>>>>

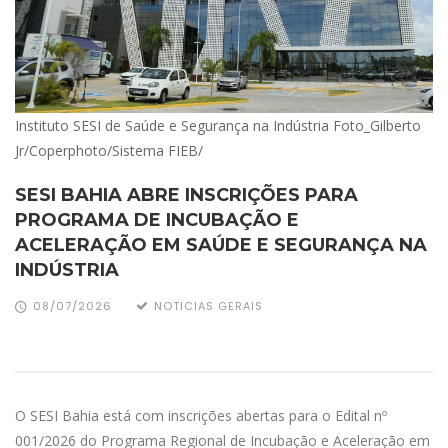
Instituto SESI de Saúde e Segurança na Indústria Foto_Gilberto
Jr/Coperphoto/Sistema FIEB/
SESI BAHIA ABRE INSCRIÇÕES PARA
PROGRAMA DE INCUBAÇÃO E
ACELERAÇÃO EM SAÚDE E SEGURANÇA NA
INDÚSTRIA
08/07/2026
NOTICIAS GERAIS
O SESI Bahia está com inscrições abertas para o Edital nº
001/2026 do Programa Regional de Incubação e Aceleração em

<<<<

**Problem details:**
Print the text of every item above line for line, without changing a word, and leave the pictures out.

**Response to this exercise:**
Instituto SESI de Saúde e Segurança na Indústria Foto_Gilberto
Jr/Coperphoto/Sistema FIEB/
SESI BAHIA ABRE INSCRIÇÕES PARA
PROGRAMA DE INCUBAÇÃO E
ACELERAÇÃO EM SAÚDE E SEGURANÇA NA
INDÚSTRIA
08/07/2026
NOTICIAS GERAIS
O SESI Bahia está com inscrições abertas para o Edital nº
001/2026 do Programa Regional de Incubação e Aceleração em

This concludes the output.